Community health education is a built-in component at all levels of implementation of National Blindness Control Programme. The programme also includes regular eye check-up and provision of vitamin A prophylaxis and service facilities in rural areas.
WHO assistance for prevention of blindness :
This includes intra-country fellowships in corneal transplantation, vitreo-retinal surgery, lasers in ophthalmology and paediatric ophthalmology; pilot survey on childhood blindness in Delhi; training in district programme management; study on situational analysis of eye care infrastructure and human resources in India; high quality workshops in eye care for faculty of medical colleges; and developement of plan of action for "Vision 2020 : The Right to Sight" initiative.
Vision 2020 : The Right to Sight
It is a global initiative to reduce avoidable (preventable and curable) blindness by the year 2020. India is also committed to this initiative.
The plan of action for the country has been developed with following main features :
1. Target diseases are cataract, refractive errors, childhood blindness, corneal blindness, glaucoma, diabetic retinopathy.
2. Human resource development as well as infrastructure and technology development at various levels of health system. The proposed four tier structure includes Centres of Excellence (20), Training Centres (200), Service Centres (2000), and Vision Centres (20,000).
Universal eye health : a global action plan 2014- 2019
WHO estimates that in 2010 there were 285 million people visually impaired, of which 39 million were blind.
If just the two major causes of visual impairment were considered priorities and control measures were implemented consistently by providing refractive services and offering cataract surgery to the people in need, two-thirds of the visually impaired people could recover good eye sight.
Provision of effective and accessible eye care services is the key to control measures.

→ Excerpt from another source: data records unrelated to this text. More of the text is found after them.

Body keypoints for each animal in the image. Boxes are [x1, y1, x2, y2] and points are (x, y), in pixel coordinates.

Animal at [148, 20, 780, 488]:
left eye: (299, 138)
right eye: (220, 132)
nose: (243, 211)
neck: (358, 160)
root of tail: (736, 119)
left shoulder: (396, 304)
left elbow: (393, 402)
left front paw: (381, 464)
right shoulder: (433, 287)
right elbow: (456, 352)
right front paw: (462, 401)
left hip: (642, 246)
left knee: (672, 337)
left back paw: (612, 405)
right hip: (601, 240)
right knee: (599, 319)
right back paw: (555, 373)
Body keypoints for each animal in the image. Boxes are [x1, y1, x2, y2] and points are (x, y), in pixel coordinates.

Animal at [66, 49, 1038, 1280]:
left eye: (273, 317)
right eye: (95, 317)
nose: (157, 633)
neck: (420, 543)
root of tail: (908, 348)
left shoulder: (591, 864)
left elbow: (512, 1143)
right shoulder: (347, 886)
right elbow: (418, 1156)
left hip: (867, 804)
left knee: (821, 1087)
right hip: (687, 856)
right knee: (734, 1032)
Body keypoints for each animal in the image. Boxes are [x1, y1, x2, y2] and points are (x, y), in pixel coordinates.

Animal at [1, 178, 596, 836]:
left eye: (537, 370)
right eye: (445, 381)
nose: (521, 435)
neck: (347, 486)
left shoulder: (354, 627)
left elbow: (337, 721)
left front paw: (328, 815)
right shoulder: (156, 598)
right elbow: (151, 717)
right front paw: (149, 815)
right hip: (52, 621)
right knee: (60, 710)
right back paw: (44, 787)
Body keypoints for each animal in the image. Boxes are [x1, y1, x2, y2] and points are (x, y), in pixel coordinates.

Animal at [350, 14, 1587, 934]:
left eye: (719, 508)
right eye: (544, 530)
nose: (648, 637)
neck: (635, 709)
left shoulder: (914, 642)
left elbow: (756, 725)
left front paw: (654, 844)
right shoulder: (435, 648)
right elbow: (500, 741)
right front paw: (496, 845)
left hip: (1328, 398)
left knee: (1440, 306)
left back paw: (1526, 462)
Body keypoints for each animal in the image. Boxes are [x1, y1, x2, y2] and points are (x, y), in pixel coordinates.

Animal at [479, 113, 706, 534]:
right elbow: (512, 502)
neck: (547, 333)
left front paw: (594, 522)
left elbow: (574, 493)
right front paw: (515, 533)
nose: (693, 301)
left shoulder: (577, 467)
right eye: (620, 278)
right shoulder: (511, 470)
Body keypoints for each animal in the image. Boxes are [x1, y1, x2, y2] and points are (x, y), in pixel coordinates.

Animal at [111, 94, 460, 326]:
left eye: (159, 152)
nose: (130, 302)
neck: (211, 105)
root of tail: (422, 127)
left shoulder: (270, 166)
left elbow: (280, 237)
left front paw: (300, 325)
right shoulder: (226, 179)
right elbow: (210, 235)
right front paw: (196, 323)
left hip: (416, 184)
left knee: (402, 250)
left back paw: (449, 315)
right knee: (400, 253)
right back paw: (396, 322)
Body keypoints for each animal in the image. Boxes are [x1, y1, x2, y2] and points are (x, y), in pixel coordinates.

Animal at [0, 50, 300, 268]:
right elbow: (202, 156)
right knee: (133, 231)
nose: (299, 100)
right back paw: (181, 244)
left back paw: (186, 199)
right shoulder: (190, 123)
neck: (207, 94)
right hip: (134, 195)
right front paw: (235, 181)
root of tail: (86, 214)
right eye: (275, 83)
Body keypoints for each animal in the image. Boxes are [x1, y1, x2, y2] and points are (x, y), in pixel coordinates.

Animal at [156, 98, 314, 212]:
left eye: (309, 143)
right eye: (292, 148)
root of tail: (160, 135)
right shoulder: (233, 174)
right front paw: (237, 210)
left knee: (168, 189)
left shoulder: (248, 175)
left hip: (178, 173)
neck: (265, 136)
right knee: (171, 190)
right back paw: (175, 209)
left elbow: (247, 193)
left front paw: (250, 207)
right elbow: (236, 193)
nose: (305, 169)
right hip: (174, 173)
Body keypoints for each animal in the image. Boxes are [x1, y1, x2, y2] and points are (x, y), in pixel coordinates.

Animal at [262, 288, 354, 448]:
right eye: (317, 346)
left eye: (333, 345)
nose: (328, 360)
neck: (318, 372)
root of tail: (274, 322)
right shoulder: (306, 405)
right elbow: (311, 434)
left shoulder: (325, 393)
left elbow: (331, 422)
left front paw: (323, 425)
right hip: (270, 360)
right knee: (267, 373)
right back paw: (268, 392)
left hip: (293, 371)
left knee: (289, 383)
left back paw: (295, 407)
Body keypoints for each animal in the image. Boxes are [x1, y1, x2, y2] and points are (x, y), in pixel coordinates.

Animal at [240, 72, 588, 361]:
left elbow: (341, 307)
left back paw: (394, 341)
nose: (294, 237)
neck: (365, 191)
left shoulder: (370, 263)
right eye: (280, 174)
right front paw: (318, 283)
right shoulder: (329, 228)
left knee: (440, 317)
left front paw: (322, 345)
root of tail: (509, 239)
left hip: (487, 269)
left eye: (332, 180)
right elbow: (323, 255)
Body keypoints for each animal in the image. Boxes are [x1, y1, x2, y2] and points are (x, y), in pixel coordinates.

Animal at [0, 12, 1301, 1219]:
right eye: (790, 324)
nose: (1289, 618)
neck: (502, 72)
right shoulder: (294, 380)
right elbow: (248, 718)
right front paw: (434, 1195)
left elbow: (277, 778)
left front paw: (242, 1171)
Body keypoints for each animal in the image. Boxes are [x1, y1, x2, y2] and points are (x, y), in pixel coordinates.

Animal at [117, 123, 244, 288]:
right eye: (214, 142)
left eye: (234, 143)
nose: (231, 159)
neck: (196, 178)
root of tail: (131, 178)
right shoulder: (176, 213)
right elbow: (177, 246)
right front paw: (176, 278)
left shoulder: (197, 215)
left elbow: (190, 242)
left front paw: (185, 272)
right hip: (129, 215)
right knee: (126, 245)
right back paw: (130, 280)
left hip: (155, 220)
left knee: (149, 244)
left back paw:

The preference should be given to strengthening eye care services through their integration into the primary health care and health system development, as almost all causes of visual impairment are avoidable, e.g., diabetes mellitus, smoking, premature birth, rubella, vitamin A deficiency etc., and visual impairment is frequent among older age groups. Improvements in the areas of maternal, child and reproductive health and the provision of safe drinking water and basic sanitation are important.
Eye health should be included in the broader non-communicable and communicable disease frameworks, as well as those addressing ageing populations.
There are three indicators to measure progress at the national level.
They are:
1. The prevalence and causes of visual impairment. As a global target, reduction in prevalence of avoidable visual impairment by 25 per cent by 2019 from the baseline of 2010 has been selected for this action plan;
2. The number of eye care personnel: and
3. Cataract surgical service delivery. The cataract surgical rate (number of surgeries performed per year, per million population) and cataract surgical coverage (number of individuals with bilateral cataract causing visual impairment, who have received cataract surgery on one or both eyes).